Sensible, rapide et au contenu informatif remarquable, la spectrométrie de masse apparaît comme une méthode de choix pour aborder la détermination structurale des molécules biologiques. La caractérisation de la structure des molécules en spectrométrie de masse consiste à "casser" les molécules et à mesurer les masses des fragments obtenus pour la reconstruire tel un puzzle. La méthode conventionnelle utilisée (LE-CAD), disponible dans de nombreux laboratoires, quoique puissante dans de nombreux cas, échoue généralement à déterminer les structures des glucides complexes car les informations obtenues pour reconstruire le puzzle deviennent insuffisantes devant sa complexité.

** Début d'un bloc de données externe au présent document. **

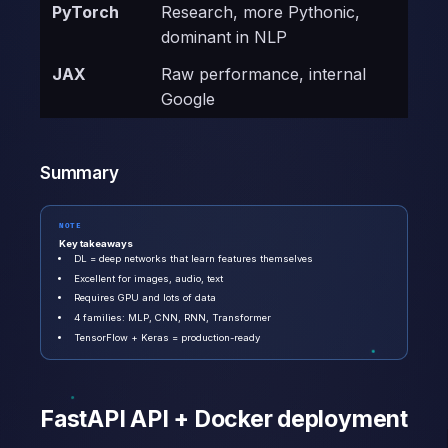
PyTorch
Research, more Pythonic,
dominant in NLP
JAX
Raw performance, internal
Google
Summary
NOTE
Key takeaways
DL = deep networks that learn features themselves
Excellent for images, audio, text
Requires GPU and lots of data
4 families: MLP, CNN, RNN, Transformer
TensorFlow + Keras = production-ready
FastAPI API + Docker deployment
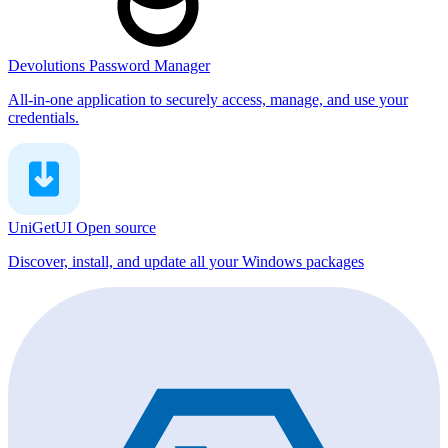
Devolutions Password Manager
All-in-one application to securely access, manage, and use your
credentials.
UniGetUI
Open source
Discover, install, and update all your Windows packages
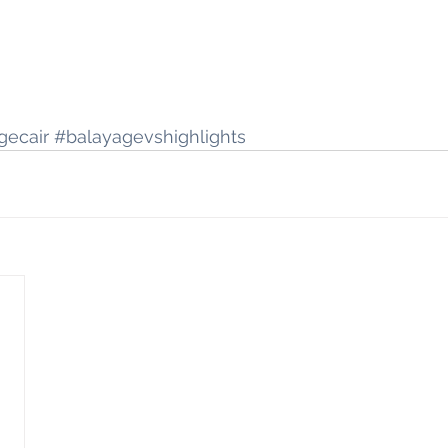
gecair
#balayagevshighlights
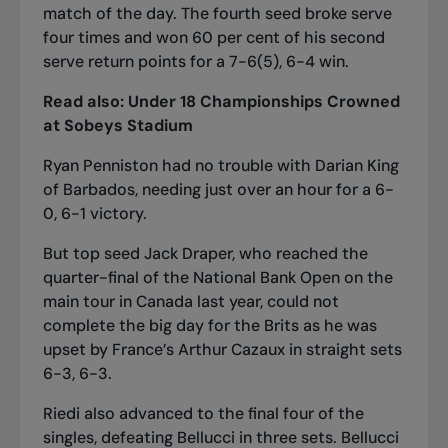
match of the day. The fourth seed broke serve
four times and won 60 per cent of his second
serve return points for a 7-6(5), 6-4 win.
Read also:
Under 18 Championships Crowned
at Sobeys Stadium
Ryan Penniston had no trouble with Darian King
of Barbados, needing just over an hour for a 6-
0, 6-1 victory.
But top seed Jack Draper, who reached the
quarter-final of the National Bank Open on the
main tour in Canada last year, could not
complete the big day for the Brits as he was
upset by France’s Arthur Cazaux in straight sets
6-3, 6-3.
Riedi also advanced to the final four of the
singles, defeating Bellucci in three sets. Bellucci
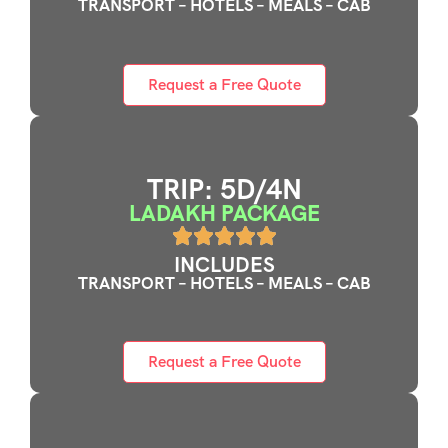
TRANSPORT – HOTELS – MEALS – CAB
Request a Free Quote
TRIP: 5D/4N
LADAKH PACKAGE
INCLUDES
TRANSPORT – HOTELS – MEALS – CAB
Request a Free Quote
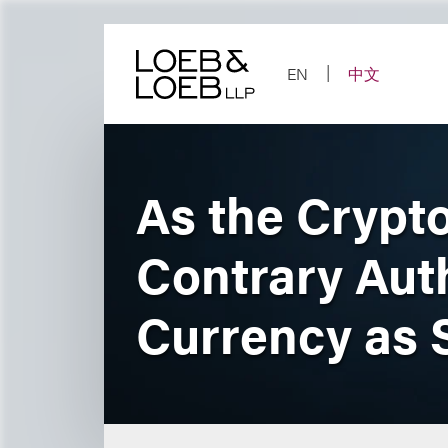
Skip
to
content
EN
中文
As the Crypt
Contrary Auth
Currency as S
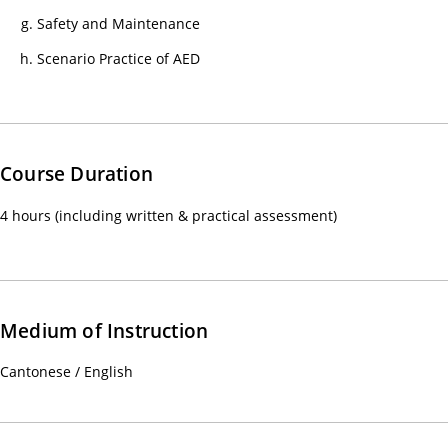
心
Safety and Maintenance
課
Scenario Practice of AED
程)
30/
心
電
Course Duration
圖
進
4 hours (including written & practical assessment)
階
課
程
02/
Medium of Instruction
【
一
Cantonese / English
種
滿
足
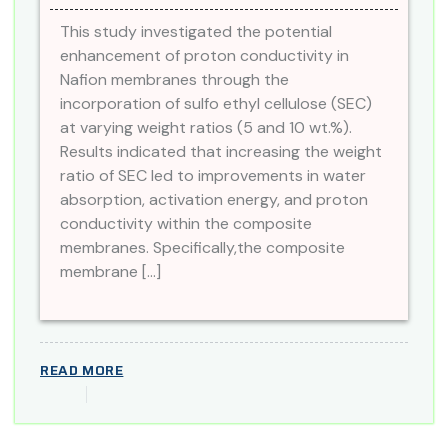
This study investigated the potential
enhancement of proton conductivity in
Nafion membranes through the
incorporation of sulfo ethyl cellulose (SEC)
at varying weight ratios (5 and 10 wt.%).
Results indicated that increasing the weight
ratio of SEC led to improvements in water
absorption, activation energy, and proton
conductivity within the composite
membranes. Specifically,the composite
membrane […]
READ MORE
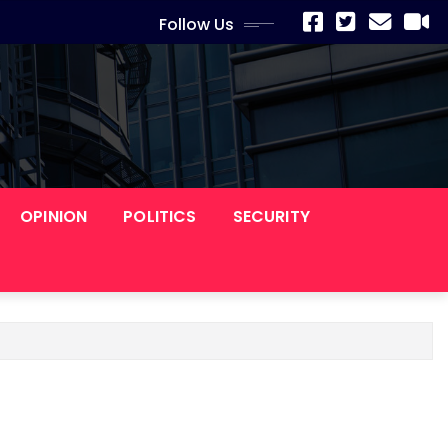
Follow Us
OPINION
POLITICS
SECURITY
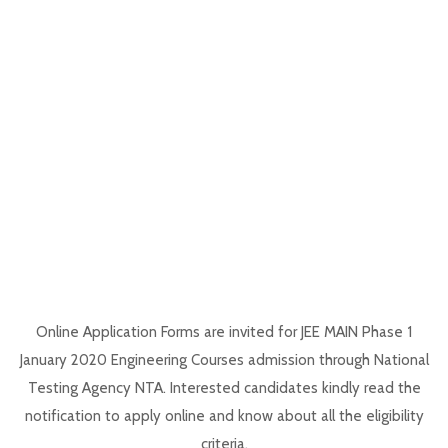
Online Application Forms are invited for JEE MAIN Phase 1
January 2020 Engineering Courses admission through National
Testing Agency NTA. Interested candidates kindly read the
notification to apply online and know about all the eligibility
criteria.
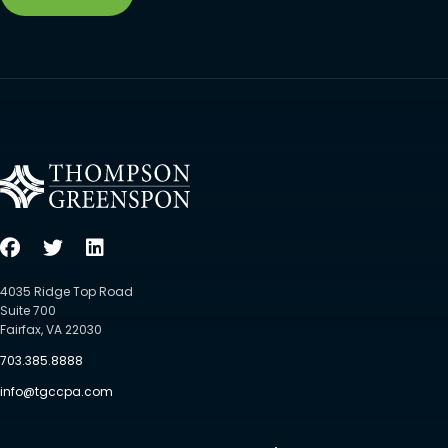
4035 Ridge Top Road
Suite 700
Fairfax, VA 22030
703.385.8888
info@tgccpa.com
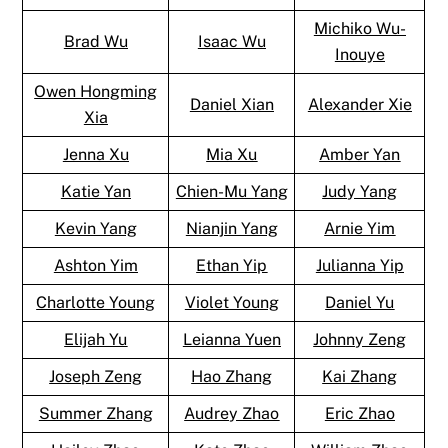
Michiko Wu-
Brad Wu
Isaac Wu
Inouye
Owen Hongming
Daniel Xian
Alexander Xie
Xia
Jenna Xu
Mia Xu
Amber Yan
Katie Yan
Chien-Mu Yang
Judy Yang
Kevin Yang
Nianjin Yang
Arnie Yim
Ashton Yim
Ethan Yip
Julianna Yip
Charlotte Young
Violet Young
Daniel Yu
Elijah Yu
Leianna Yuen
Johnny Zeng
Joseph Zeng
Hao Zhang
Kai Zhang
Summer Zhang
Audrey Zhao
Eric Zhao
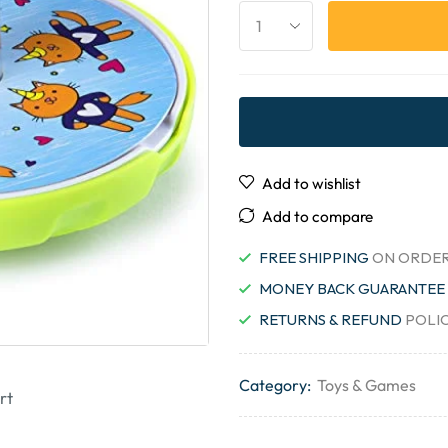
Add to wishlist
Add to compare
FREE SHIPPING
ON ORDER
MONEY BACK GUARANTEE
RETURNS & REFUND
POLI
Category:
Toys & Games
rt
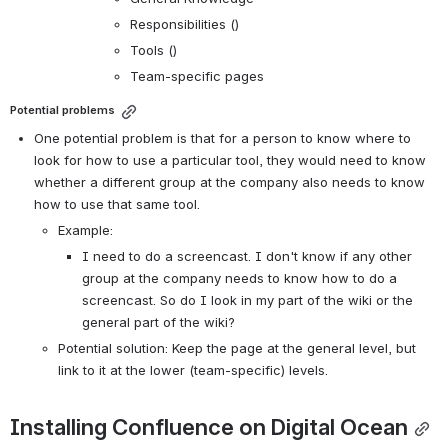
Responsibilities ()
Tools ()
Team-specific pages
Potential problems
One potential problem is that for a person to know where to 
look for how to use a particular tool, they would need to know 
whether a different group at the company also needs to know 
how to use that same tool.
Example:
I need to do a screencast. I don't know if any other 
group at the company needs to know how to do a 
screencast. So do I look in my part of the wiki or the 
general part of the wiki?
Potential solution: Keep the page at the general level, but 
link to it at the lower (team-specific) levels.
Installing Confluence on Digital Ocean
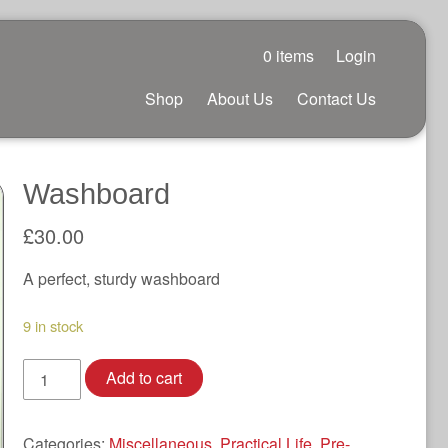
0 items
Login
Shop
About Us
Contact Us
Washboard
£
30.00
A perfect, sturdy washboard
9 in stock
Washboard
Add to cart
quantity
Categories:
Miscellaneous
,
Practical Life
,
Pre-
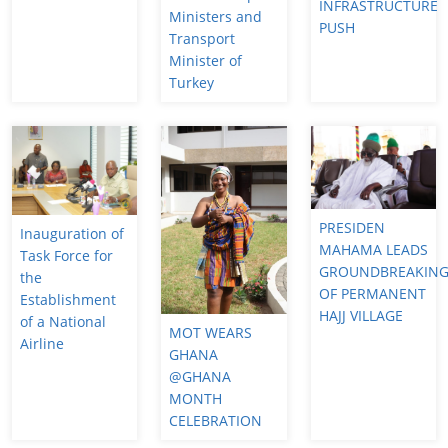
INFRASTRUCTURE
Ministers and
PUSH
Transport
Minister of
Turkey
PRESIDEN
Inauguration of
MAHAMA LEADS
Task Force for
GROUNDBREAKIN
the
OF PERMANENT
Establishment
HAJJ VILLAGE
of a National
MOT WEARS
Airline
GHANA
@GHANA
MONTH
CELEBRATION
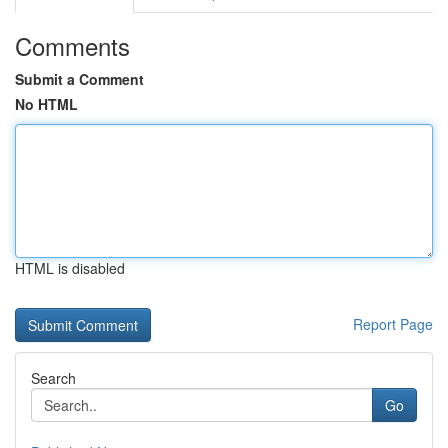
Comments
Submit a Comment
No HTML
HTML is disabled
Report Page
Search
Go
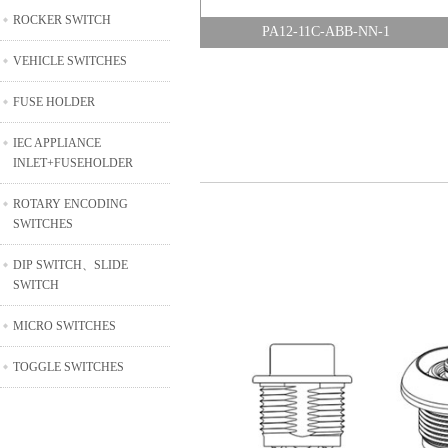
ROCKER SWITCH
PA12-11C-ABB-NN-1
VEHICLE SWITCHES
FUSE HOLDER
IEC APPLIANCE
INLET+FUSEHOLDER
ROTARY ENCODING
SWITCHES
DIP SWITCH、SLIDE
SWITCH
MICRO SWITCHES
TOGGLE SWITCHES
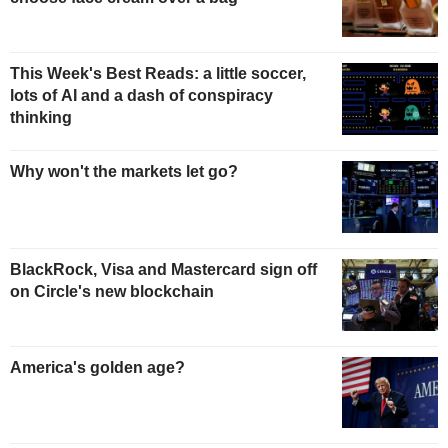
This Week's Best Reads: a little soccer,
lots of AI and a dash of conspiracy
thinking
Why won't the markets let go?
BlackRock, Visa and Mastercard sign off
on Circle's new blockchain
America's golden age?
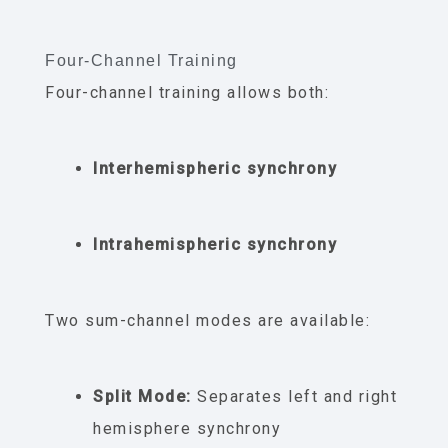
Four-Channel Training
Four-channel training allows both:
Interhemispheric synchrony
Intrahemispheric synchrony
Two sum-channel modes are available:
Split Mode:
Separates left and right
hemisphere synchrony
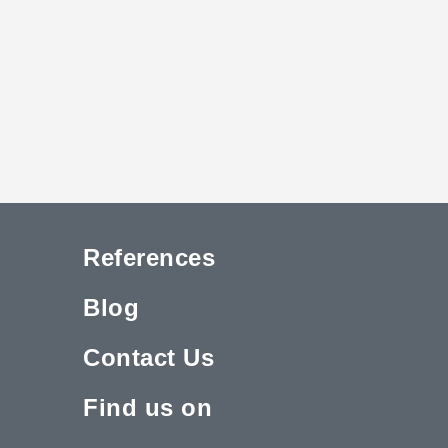
References
Blog
Contact Us
Find us on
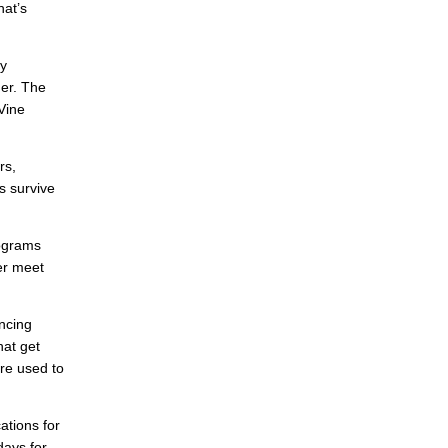
hat’s
ly
her. The
 Vine
rs,
ts survive
mograms
er meet
ncing
hat get
re used to
ations for
days for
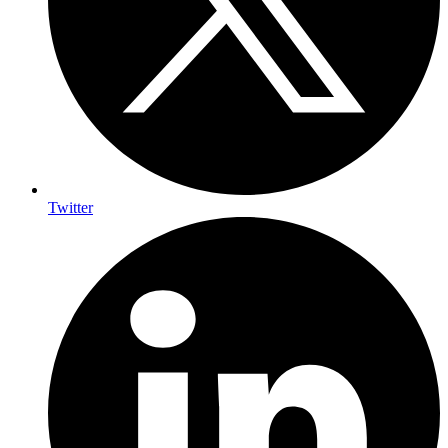
Twitter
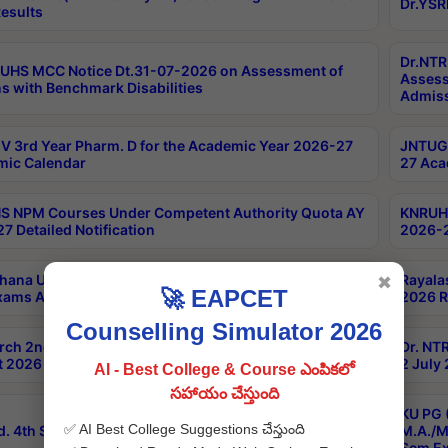
Dr.YSR
esults
Dr.NTR
UHS MCC Notice Dt.31-07-2026 on Assessment of
Assess
s with Benchmark Disabilities
Admiss
 3rd Year Pharm. D for the Academic Year 2026-27
JNTUGV
ic Calendar
27 Aca
 NPM Courses Under Competent Authority Quota AY
KNRUHS
7 Detailed Notification
2026-2
hana University B.Sc.Hons(Design & Tech) 4th & 6th
Rayala
✖
🚀 EAPCET
xams Aug 2026 Timetable
2026 R
Counselling Simulator 2026
rch 2nd Sem 1-2 Regular and Supplementary Exam
Dr. NT
 2026 Timetable
2 July
AI - Best College & Course ఎంపికలో
సహాయం చేస్తుంది
KU PG 
✅ AI Best College Suggestions చేస్తుంది
d. 4th Sem Exams June 2026 Results
M.A./M
Sem Ex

Dans ce contexte, les chercheurs ont évalué une nouvelle méthode de fragmentation basée sur une activation des molécules par des photons de haute énergie. Un tel dispositif est proposé sur la ligne DISCO du synchrotron SOLEIL, avec l’avantage de donner accès à des photons très énergétiques dans une large gamme (de 5 à 22 eV). Original y compris dans le monde des synchrotrons, ce montage était ici utilisé pour la première fois pour caractériser la structure fine de glucides complexes. Les scientifiques  escomptaient que les glucides étudiés, en suivant des voies de fragmentation différentes de celles observées en LE-CAD, produiraient des fragments plus informatifs, conduisant à une caractérisation structurale non ambiguë et plus complète.

 

Un mélange complexe de glucides issus de la dégradation enzymatique d’une pectine de citron a été choisi pour évaluer la méthode. Les pectines sont massivement utilisées dans l’agro-industrie pour leur propriété gélifiante, et l’on sait que cette caractéristique dépend fortement de modifications chimiques subtiles (groupements Méthyl) portées par les acides galacturoniques qui constituent leur squelette.

Soumis à une activation par le rayonnement synchrotron, les glucides étudiés ont conduit à des fragments plus nombreux, mais surtout plus informatifs que ceux produit par la méthode conventionnelle. De plus, des règles de fragmentation ont pu être établies indépendamment des groupements chimiques des molécules, ce qui a permis de systématiser l’interprétation des spectres et d’aboutir à une interprétation à la fois plus simple et plus complète.

L’apport de ce travail est à la fois technologique, puisqu’il démontre que la photo-activation à haute énergie conduit à des fragments complémentaires et plus informatifs que ceux observés en LE-CAD. De plus, cette étude est de loin la plus exhaustive et la plus précise en termes de structures résolues sur des produits dégradés de pectines, puisque près de quarante structures ont été totalement caractérisées, y compris en ce qui concerne les modifications chimiques présentes. Cette exhaustivité a permis d’apporter des informations inédites sur le mode d’action de l’enzyme utilisée.

 

Des travaux en cours visent à étendre nos observations à d’autres classes de glucides, pour établir la généricité des phénomènes observés. L’originalité de la méthode de fragmentation et la qualité des résultats obtenus constituent une avancée significative dans le domaine de la résolution structurale des glucides complexes. Cette étude suscite d’ores et déjà l’intérêt des scientifiques qui travaillent sur les fonctions et les propriétés de ces molécules.